**Try it:** The answer must consist solely of the lines from the one containing "Rugăciuni către sfinții zilei" to the end of the entries below, repeated exactly.

**Study material:**
+++++
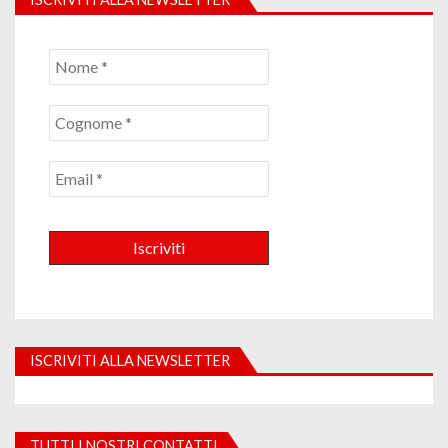
ISCRIVITI ALLA NEWSLETTER
TUTTI I NOSTRI CONTATTI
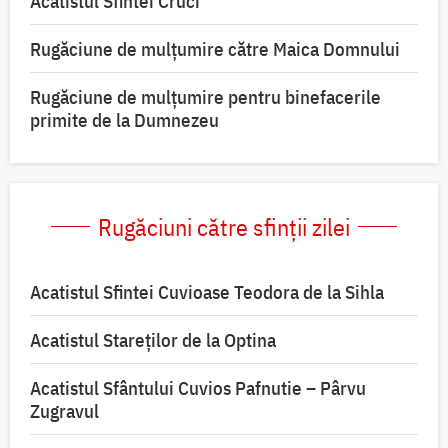
Acatistul Sfintei Cruci
Rugăciune de mulţumire către Maica Domnului
Rugăciune de mulțumire pentru binefacerile
primite de la Dumnezeu
Rugăciuni către sfinții zilei
Acatistul Sfintei Cuvioase Teodora de la Sihla
Acatistul Stareţilor de la Optina
Acatistul Sfântului Cuvios Pafnutie – Pârvu
Zugravul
+++++
**Problem solution:**
Rugăciuni către sfinții zilei
Acatistul Sfintei Cuvioase Teodora de la Sihla
Acatistul Stareţilor de la Optina
Acatistul Sfântului Cuvios Pafnutie – Pârvu
Zugravul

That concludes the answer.